Once you reach the line containing "Zhanna Krylova." in the entries below, write out that line and each one after it down to the line containing "für die UN-Ziele für nachhaltige", exactly and with nothing added.

Source information below:

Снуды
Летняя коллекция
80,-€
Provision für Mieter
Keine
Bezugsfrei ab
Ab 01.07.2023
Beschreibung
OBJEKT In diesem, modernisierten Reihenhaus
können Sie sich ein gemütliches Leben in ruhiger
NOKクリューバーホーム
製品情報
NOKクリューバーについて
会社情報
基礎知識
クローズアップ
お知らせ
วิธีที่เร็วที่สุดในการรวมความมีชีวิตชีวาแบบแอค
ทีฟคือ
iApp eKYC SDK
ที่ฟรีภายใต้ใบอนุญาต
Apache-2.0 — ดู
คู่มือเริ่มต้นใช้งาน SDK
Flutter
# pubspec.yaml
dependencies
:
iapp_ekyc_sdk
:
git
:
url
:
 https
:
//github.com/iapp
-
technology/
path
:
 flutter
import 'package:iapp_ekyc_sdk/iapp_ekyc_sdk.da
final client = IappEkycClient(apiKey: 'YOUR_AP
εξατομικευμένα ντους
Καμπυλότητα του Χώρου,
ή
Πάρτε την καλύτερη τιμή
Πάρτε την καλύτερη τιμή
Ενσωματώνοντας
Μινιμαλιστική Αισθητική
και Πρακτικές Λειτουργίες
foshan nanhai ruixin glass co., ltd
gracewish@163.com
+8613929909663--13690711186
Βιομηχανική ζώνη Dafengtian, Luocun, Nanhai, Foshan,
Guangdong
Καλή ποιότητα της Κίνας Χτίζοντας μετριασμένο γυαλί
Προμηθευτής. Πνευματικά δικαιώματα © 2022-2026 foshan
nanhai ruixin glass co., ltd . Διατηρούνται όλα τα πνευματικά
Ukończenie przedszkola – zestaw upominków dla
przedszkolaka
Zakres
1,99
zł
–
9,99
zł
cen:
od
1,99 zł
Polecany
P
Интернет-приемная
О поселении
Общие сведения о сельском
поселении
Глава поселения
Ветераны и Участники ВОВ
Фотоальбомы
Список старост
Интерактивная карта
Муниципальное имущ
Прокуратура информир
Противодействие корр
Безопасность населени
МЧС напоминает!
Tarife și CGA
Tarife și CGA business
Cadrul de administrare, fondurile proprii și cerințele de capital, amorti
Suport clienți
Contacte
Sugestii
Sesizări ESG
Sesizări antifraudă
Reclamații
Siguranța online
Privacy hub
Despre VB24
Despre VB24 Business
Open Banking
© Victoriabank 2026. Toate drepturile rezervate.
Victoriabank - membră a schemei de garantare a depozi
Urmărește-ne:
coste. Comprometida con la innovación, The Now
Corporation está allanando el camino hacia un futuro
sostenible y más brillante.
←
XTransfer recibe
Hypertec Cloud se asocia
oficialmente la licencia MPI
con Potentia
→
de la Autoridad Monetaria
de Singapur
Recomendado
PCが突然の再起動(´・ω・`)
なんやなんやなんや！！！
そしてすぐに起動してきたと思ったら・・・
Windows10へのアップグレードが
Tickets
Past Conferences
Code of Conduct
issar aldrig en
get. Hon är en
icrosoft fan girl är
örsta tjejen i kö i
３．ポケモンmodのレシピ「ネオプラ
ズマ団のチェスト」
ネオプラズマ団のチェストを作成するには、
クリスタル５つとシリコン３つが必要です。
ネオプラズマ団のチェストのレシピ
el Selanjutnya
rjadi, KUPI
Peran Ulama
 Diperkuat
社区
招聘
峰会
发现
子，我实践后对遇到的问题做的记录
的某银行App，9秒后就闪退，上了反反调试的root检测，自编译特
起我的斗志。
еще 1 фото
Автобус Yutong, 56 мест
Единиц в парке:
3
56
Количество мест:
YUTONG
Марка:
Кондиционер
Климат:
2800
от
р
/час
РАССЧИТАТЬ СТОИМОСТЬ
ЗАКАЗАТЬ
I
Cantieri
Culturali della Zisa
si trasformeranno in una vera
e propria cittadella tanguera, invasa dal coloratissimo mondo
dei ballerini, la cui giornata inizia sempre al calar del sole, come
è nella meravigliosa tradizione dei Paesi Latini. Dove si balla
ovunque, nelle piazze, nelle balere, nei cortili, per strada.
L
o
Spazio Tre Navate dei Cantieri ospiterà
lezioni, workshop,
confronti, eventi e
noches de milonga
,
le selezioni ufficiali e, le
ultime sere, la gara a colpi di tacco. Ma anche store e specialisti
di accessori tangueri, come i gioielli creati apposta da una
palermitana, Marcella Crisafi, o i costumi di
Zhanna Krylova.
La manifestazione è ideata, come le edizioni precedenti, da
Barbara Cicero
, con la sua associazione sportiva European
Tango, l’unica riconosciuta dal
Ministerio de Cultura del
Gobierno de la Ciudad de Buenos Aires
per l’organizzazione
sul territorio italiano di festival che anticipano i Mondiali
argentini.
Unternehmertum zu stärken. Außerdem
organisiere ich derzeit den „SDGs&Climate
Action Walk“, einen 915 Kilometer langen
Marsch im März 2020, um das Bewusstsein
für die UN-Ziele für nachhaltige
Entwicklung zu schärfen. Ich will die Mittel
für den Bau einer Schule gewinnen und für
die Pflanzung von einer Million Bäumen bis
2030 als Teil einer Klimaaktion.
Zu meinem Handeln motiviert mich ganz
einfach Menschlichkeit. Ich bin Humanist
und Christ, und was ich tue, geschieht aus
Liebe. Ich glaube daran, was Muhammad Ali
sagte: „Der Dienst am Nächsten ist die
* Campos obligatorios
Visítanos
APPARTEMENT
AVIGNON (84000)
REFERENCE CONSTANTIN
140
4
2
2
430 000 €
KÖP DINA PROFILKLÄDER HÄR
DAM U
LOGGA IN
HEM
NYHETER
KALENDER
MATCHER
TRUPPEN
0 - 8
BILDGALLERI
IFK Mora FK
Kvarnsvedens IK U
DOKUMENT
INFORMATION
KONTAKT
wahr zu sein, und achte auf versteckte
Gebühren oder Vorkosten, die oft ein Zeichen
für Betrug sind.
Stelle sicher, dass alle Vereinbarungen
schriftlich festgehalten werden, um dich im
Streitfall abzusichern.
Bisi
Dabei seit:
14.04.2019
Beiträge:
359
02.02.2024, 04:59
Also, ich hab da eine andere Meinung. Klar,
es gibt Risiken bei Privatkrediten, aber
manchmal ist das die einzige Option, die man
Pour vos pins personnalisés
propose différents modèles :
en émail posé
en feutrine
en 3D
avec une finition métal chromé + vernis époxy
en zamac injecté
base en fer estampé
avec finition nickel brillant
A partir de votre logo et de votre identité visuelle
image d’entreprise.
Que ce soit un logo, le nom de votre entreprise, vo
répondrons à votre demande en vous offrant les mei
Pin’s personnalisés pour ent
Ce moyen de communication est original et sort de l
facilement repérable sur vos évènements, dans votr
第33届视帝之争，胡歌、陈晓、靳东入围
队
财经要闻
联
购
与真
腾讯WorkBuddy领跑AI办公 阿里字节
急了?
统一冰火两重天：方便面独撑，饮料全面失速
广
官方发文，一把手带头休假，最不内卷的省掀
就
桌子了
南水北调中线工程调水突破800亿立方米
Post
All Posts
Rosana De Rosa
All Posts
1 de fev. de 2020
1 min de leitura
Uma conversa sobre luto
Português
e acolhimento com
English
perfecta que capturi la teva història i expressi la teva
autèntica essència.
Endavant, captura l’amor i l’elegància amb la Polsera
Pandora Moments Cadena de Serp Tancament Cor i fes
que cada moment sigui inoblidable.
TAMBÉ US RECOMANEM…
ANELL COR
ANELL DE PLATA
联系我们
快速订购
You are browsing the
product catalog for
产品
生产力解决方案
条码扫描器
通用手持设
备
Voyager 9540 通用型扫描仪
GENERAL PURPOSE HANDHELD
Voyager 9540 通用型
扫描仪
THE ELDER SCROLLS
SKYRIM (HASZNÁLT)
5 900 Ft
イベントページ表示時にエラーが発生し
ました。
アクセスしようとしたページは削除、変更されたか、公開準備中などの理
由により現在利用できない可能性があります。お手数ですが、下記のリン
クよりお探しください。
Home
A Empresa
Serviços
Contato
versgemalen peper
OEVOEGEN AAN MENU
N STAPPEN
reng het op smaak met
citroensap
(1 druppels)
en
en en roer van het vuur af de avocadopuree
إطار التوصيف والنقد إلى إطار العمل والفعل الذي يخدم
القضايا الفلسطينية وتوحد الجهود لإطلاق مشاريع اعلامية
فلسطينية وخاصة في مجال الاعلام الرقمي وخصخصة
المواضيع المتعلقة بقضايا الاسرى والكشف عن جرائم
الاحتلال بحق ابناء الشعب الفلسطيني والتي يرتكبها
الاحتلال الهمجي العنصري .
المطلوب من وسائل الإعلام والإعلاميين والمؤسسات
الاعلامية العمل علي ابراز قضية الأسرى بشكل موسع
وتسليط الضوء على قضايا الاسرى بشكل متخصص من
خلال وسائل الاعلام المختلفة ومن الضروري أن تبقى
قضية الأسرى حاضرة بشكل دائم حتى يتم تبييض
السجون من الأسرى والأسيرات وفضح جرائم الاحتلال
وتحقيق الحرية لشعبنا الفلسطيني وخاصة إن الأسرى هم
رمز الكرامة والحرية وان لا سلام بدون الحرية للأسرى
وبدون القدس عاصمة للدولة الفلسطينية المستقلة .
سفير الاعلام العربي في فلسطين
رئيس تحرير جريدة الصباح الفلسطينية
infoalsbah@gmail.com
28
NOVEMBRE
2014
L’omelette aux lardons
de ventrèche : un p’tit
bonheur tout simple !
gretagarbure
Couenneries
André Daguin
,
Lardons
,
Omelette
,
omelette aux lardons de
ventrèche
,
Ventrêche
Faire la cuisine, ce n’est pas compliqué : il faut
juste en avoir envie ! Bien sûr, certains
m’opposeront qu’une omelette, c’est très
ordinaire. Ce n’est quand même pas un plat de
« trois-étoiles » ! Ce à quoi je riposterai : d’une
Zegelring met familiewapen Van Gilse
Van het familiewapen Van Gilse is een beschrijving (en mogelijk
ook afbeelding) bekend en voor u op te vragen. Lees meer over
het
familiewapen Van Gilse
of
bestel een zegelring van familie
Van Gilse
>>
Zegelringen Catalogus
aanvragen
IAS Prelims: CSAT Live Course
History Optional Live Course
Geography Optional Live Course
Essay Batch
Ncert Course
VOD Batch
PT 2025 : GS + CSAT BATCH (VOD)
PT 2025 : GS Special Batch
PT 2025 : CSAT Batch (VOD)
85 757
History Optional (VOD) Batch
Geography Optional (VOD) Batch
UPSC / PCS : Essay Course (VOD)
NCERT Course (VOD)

End of Source information.

▶ **Reply to the exercise**
Zhanna Krylova.
La manifestazione è ideata, come le edizioni precedenti, da
Barbara Cicero
, con la sua associazione sportiva European
Tango, l’unica riconosciuta dal
Ministerio de Cultura del
Gobierno de la Ciudad de Buenos Aires
per l’organizzazione
sul territorio italiano di festival che anticipano i Mondiali
argentini.
Unternehmertum zu stärken. Außerdem
organisiere ich derzeit den „SDGs&Climate
Action Walk“, einen 915 Kilometer langen
Marsch im März 2020, um das Bewusstsein
für die UN-Ziele für nachhaltige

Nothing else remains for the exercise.